Persönliche Zeugnisse von Betroffenen scheinen in den bisher beschriebenen Beiträgen des Heftes immer wieder auf. In der Rubrik „Erfahrungen“ schließen sich nun aber zwei sehr persönlich gehaltene Einschätzungen von Menschen an, die wohl nicht auf Dauer, aber doch für längere Zeit in einem fremden Land ihren Lebensmittelpunkt haben. Zu Wort kommen der aus Serbien stammende und in Deutschland lebende Student Pavle Aničić und der aus Deutschland stammende und in Polen lebende Journalist und Autor Uwe von Seltmann. Ähnlich und doch wieder anders ist die Erfahrung von Migranten in der Fremde, wenn sie literarisch verarbeitet wird. Dies geschieht im Essay „Der neue Mieter“ des serbischen Schriftstellers Bora Ćosić, der im sechzigsten Lebensjahr seine Heimat verließ und seit vielen Jahren in Berlin lebt.
Etwas außerhalb des Schwerpunkts und doch mit ihm verbunden steht das Interview, das Thomas Bremer mit Prälat Dr. Nikolaus Wyrwoll über das Ostkirchliche Institut Regensburg geführt hat. Diese Einrichtung hat in den vergangenen Jahrzehnten zahlreichen Studenten aus dem ostkirchlichen Raum zu fruchtbaren Kontakten zur westkirchlichen Tradition verholfen und ist damit zu einem wichtigen Brückenbauer zwischen Ost und West geworden.
Einige Literaturhinweise runden das Heft ab.

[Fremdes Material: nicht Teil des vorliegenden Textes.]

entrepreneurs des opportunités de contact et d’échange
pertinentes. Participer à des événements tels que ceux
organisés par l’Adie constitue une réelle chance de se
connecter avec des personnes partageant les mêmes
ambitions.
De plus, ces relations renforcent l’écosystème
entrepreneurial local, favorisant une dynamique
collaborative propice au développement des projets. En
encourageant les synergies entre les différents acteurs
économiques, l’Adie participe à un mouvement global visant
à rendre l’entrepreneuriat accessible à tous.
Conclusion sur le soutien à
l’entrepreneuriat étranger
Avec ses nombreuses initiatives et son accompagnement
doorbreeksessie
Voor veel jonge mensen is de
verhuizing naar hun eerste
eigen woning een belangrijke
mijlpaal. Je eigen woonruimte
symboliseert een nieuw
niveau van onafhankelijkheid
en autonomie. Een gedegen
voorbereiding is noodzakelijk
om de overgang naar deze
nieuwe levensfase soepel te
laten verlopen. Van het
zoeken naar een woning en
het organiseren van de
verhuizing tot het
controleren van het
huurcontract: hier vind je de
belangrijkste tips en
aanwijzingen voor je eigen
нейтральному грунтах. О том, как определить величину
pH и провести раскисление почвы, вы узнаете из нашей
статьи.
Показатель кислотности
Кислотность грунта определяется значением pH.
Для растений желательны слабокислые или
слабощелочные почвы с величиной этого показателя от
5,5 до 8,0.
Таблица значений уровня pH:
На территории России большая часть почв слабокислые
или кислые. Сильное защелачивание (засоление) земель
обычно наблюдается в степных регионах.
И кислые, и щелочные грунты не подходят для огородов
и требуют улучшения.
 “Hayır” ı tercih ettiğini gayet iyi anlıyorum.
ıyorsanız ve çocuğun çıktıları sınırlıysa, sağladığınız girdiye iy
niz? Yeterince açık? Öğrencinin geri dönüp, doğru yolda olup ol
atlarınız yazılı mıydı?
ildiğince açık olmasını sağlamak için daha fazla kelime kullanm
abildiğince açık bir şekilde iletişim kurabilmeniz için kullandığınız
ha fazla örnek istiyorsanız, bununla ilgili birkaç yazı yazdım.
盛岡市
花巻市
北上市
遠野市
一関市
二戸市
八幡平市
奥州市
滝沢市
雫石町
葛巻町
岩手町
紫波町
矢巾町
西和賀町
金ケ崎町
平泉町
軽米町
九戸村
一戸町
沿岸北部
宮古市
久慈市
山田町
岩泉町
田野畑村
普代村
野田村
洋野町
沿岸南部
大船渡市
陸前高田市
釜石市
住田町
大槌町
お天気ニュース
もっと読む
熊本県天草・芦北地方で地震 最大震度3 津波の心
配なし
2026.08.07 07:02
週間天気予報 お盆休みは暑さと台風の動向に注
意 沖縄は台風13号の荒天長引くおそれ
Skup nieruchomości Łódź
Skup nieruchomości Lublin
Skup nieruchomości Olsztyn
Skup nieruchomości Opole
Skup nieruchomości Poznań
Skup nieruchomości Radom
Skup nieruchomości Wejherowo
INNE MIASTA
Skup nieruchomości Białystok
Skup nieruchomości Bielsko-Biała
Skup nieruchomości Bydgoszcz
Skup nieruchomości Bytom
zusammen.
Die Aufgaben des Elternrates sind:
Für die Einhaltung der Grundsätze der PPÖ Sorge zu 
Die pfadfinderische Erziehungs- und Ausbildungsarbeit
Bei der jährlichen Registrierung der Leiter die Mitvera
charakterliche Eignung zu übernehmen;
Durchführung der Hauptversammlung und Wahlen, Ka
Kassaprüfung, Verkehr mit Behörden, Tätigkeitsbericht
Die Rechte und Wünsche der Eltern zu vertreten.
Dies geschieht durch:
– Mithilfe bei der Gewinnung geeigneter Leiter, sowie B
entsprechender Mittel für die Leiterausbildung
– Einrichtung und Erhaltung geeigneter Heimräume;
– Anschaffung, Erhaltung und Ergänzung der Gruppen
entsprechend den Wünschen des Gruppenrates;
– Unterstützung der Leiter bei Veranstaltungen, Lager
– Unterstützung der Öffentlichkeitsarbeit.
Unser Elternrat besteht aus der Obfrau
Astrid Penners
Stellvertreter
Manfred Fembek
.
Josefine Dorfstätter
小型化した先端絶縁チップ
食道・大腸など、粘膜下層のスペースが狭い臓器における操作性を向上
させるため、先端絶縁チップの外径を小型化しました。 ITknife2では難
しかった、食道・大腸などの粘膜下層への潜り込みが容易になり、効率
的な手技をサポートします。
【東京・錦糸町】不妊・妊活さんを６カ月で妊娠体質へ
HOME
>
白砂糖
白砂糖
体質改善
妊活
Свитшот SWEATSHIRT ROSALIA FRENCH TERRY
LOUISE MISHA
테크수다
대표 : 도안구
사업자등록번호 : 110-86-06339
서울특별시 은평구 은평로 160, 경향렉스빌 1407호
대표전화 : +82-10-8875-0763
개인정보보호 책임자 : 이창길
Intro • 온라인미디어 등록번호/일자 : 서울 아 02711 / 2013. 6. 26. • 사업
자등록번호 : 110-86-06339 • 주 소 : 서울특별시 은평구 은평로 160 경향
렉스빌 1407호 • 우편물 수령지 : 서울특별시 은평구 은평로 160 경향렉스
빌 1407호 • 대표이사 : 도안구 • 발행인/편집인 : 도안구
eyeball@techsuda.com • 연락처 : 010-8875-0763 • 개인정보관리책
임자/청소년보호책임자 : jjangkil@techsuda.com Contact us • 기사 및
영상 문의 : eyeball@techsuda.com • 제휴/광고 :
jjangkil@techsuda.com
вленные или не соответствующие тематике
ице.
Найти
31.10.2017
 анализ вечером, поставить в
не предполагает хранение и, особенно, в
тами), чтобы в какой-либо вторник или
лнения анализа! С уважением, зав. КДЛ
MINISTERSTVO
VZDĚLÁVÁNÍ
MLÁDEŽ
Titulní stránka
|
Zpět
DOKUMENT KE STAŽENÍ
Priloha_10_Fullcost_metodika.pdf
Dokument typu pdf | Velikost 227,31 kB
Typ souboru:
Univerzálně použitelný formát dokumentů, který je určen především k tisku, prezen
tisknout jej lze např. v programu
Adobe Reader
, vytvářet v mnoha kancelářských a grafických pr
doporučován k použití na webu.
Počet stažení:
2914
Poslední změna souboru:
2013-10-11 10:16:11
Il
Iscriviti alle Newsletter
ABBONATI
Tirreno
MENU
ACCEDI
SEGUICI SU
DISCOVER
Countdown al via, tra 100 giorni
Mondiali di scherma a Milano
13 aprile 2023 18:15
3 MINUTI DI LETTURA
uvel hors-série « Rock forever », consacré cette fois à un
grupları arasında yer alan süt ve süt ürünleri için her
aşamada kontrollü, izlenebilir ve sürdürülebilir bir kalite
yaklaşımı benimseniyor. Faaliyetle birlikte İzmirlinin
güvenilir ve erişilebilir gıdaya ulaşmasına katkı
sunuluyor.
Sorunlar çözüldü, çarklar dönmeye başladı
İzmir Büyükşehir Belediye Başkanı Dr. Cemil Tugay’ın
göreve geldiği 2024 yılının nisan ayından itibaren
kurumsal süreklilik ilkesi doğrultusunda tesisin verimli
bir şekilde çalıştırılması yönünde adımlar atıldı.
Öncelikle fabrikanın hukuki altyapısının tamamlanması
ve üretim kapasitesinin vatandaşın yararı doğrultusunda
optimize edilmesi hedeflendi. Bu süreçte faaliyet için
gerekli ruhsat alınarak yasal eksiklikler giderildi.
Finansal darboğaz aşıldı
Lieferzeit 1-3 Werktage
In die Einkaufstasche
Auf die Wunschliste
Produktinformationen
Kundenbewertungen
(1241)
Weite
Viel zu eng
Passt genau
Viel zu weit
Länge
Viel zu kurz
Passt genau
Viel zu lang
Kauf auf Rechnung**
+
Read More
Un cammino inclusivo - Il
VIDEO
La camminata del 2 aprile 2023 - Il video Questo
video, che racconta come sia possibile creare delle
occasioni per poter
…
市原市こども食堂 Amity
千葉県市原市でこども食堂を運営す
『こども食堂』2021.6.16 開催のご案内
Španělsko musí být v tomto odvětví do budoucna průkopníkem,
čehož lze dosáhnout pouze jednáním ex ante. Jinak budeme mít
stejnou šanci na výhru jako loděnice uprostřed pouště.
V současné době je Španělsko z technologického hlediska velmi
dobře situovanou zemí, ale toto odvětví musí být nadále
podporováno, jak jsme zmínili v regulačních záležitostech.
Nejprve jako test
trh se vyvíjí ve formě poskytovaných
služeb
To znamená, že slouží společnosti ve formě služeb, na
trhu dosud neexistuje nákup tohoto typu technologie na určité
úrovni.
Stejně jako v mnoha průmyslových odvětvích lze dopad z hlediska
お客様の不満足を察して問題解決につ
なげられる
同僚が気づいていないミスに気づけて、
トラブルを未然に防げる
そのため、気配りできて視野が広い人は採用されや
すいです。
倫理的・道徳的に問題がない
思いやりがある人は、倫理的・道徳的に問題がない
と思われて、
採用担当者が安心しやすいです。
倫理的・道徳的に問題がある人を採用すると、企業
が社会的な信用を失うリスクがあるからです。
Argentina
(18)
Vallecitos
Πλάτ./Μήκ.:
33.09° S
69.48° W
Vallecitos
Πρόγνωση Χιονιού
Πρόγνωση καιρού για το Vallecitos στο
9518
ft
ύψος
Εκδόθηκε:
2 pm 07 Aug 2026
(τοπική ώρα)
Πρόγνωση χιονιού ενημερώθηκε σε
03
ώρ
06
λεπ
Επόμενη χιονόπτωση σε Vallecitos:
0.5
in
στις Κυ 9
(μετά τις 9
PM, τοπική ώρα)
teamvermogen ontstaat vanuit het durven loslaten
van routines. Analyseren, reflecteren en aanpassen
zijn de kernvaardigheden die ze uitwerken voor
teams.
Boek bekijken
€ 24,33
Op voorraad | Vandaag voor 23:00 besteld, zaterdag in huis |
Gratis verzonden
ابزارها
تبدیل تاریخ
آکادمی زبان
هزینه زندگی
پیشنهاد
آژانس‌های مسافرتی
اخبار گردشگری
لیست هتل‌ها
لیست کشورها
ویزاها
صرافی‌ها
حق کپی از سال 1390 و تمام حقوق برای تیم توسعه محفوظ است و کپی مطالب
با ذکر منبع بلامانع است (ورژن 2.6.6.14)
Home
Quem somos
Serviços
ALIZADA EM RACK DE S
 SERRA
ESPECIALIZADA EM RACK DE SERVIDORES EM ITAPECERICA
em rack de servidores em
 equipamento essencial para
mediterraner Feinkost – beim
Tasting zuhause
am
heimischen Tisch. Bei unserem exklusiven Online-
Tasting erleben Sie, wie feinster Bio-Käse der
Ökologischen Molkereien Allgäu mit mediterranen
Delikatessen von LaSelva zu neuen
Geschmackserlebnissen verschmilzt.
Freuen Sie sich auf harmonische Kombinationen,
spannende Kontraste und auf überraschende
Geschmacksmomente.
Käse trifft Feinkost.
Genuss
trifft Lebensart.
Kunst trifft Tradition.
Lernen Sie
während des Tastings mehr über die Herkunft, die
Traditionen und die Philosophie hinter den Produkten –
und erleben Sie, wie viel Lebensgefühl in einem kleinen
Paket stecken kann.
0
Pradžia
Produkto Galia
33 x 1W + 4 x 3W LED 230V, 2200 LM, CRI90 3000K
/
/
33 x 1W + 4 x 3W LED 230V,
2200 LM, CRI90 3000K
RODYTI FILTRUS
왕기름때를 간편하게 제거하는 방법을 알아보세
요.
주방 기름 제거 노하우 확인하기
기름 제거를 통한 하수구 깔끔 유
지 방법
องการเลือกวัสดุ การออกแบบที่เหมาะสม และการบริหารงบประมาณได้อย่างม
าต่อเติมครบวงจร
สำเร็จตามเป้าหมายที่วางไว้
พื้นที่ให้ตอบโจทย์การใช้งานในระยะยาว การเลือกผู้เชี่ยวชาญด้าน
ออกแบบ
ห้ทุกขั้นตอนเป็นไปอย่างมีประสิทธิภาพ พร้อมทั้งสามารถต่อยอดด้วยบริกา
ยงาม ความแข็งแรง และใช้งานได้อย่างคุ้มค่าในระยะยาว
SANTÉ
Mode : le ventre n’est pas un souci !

Ein Hinweis auf das nächste Heft: Im Mai 2013 wird Heft 2 erscheinen, das dem Schwerpunkt „Hafenstädte in Mittel- und Osteuropa“ gewidmet sein wird. Neben einem einführenden Beitrag zur Bedeutung von Hafenstädten für die Kultur- und Wirtschaftsgeschichte wird das Heft neun Hafenstädte vorstellen, darunter Riga, Triest, Odessa und Archangelsk.